Web services can ensure security, but when building a web service-based Scalable Distributed Application, its limitations should still exist. In particular, it is difficult to build a scalable application that spans security domains. Currently, You can reinforce web services by transmitting messages over secure transmission channels, such as SSL, but it can only be used for end-to-end communication. That is to say, if a SOAP message must be transmitted through one or more intermediate media before it reaches the terminal receiver, and a real route uses SSL, the terminal receiver still has to communicate with the sender, to authenticate the reliability of soap messages.
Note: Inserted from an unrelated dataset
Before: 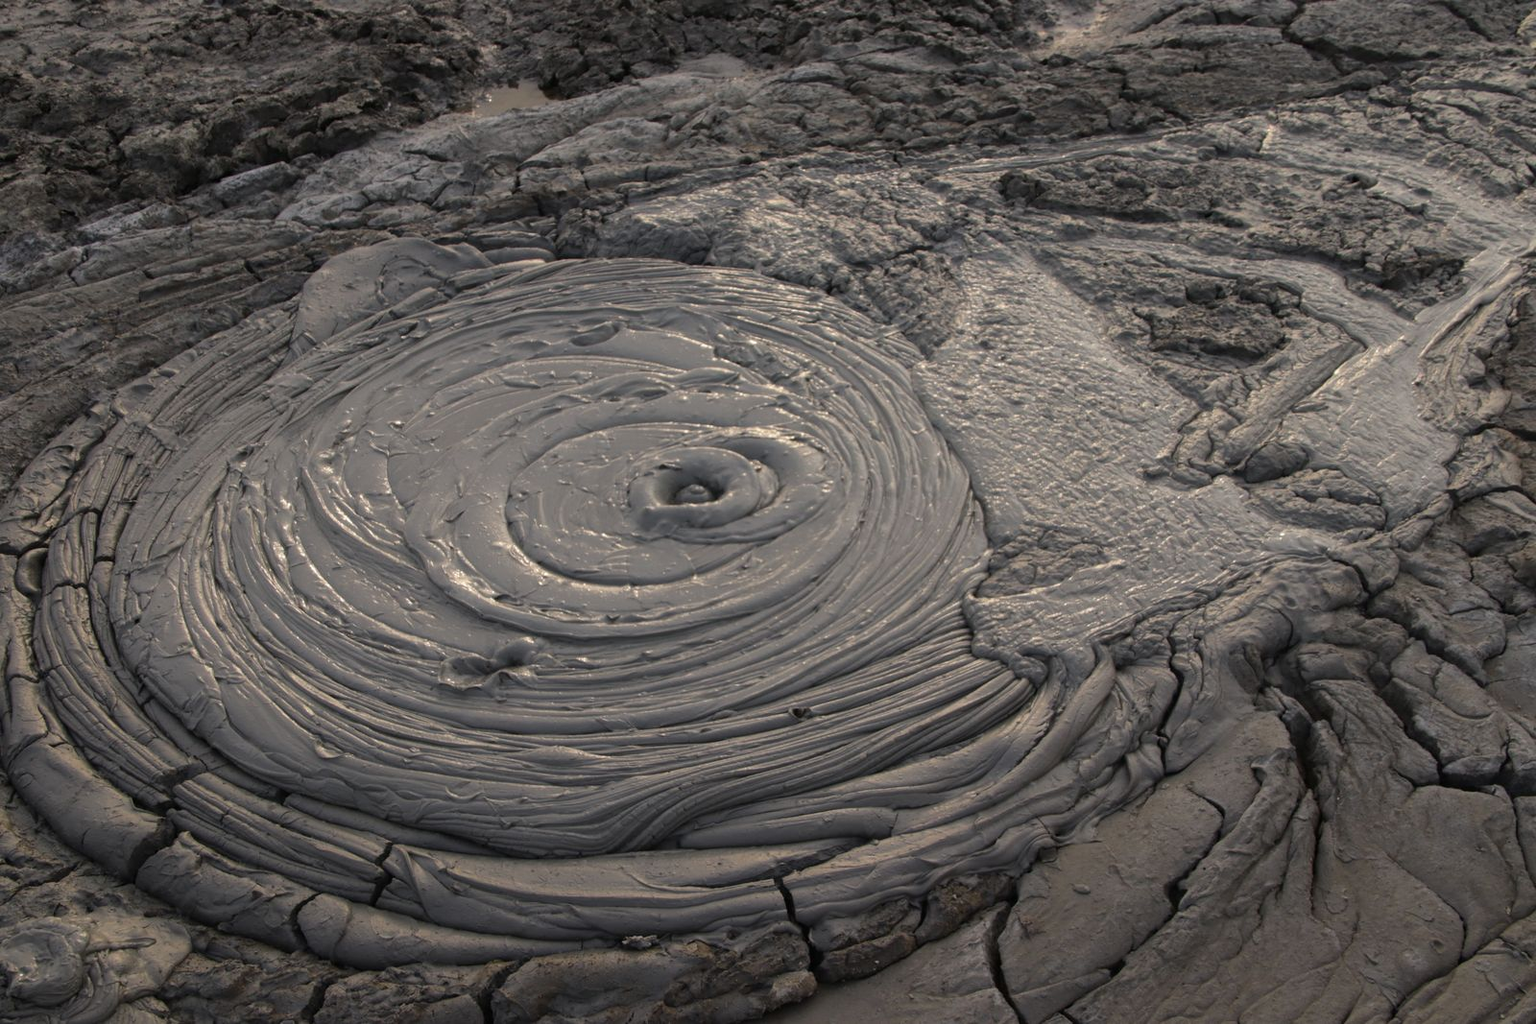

This situation is more difficult to expand.

Message-level security
WSe provides three features for secure transmission of soap messages:
Security Authentication ensures the security of web services on all routes for transmitting soap messages. This is different from a secure transmission, such as SSL, which only achieves end-to-end security.
The Digital Signature allows the SOAP Message Receiver to verify whether a SOAP message has been tampered with after the signature.
Encryption allows only specified recipients to read the message content. The encrypted SOAP message generates a secret key shared with the specified receiver.

One of WSE's features helps build scalable distributed applicationsProgramIs to ensure the security of web services through an efficient and scalable mechanism. It uses the Mechanism defined in the WS-Security Specification to put security authentication information in soap messages. This requires a client to obtain the certificate. The source of the certificate is a trusted third party other than the message sender and receiver. When a message sender receives a SOAP request, the security certificates commonly referred to as security tokens are placed in the SOAP message. When a web server receives a SOAP request, it does not need to perform another network request back or the client's computer or a trusted third party to verify the integrity of the security token. This may be because the security credential is a security token that has been proved by the trusted source and client. Customers can verify their own security tokens by performing encryption operations, such as digitally signed soap messages. The acceptor can perform another encryption operation to verify that the client has a security token from a reliable source, such as a verified digital signature. Without returning the full certificate to the source, at least one network request is saved, further improving the scalability of the application.